Uma relação amorosa com o medo. Vivo há mais anos com o medo do que com qualquer outra coisa, objecto, animal, pessoa. Conheço o meu medo como ninguém. Sei de que forma ele gosta de se sentar ao meu lado; sei quando está irritado e exige a minha presença imediata. Sei quando me vira as costas e parece ignorar-me. Sei quando me convida para sair, sei quando me exige que saia dali. Sei como de manhã, depois de abrir os olhos, ele me diz sempre as mesmas palavras, naqueles momentos em que é menos piedoso e não se inibe de me maltratar: Queres mesmo levantar-te? Queres mesmo levantar-te?
Não entendo porque ele me diz isso, porquê esta violência. Mas é a frase que mais me destrói, diariamente, a frase contra a qual vivo, a frase que tenho de superar para poder existir simplesmente, para simplesmente lavar os olhos e a cara.
Queres mesmo levantar-te? Queres mesmo levantar-te?

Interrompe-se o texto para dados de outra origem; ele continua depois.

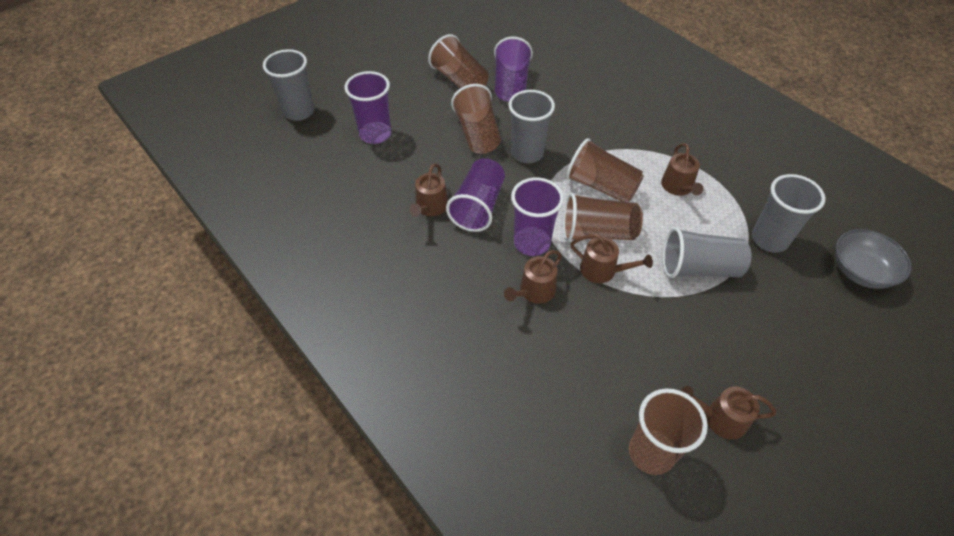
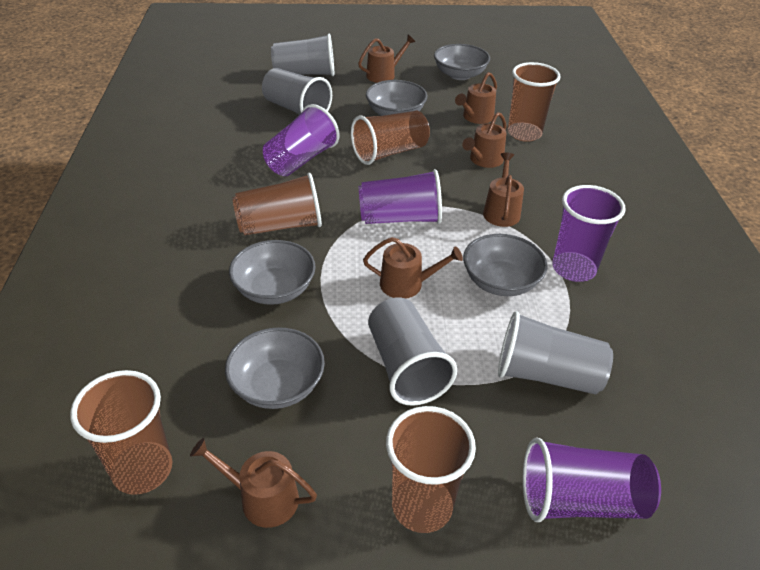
brown watering can: [409,163,448,216] [504,250,562,304] [570,234,653,283] [661,143,703,196] [681,386,777,440] = 5 -> [190,438,317,528] [358,35,415,83] [363,237,463,299] [455,72,497,124] [462,112,507,168] [483,153,524,227] = 6
grey bowl: [835,229,912,289] = 1 -> [225,327,325,409] [229,240,316,305] [366,80,427,116] [434,44,490,80] [463,234,548,296] = 5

Quero, quero, quero!, vejo-me por vezes obrigado a gritar. Mas penso — depois de acalmar, de voltar às batidas normais dos órgãos, de me instalar de novo na respiração base — que talvez isto me faça bem. Que talvez o meu medo seja mesmo o meu único companheiro, e talvez ele faça isto para me obrigar a gritar — a começar o dia a gritar.
Talvez ele saiba que, se não me fizesse essa pergunta, eu talvez um dia não me levantasse.
Gonçalo M. Tavares, em Na América, disse Jonathan.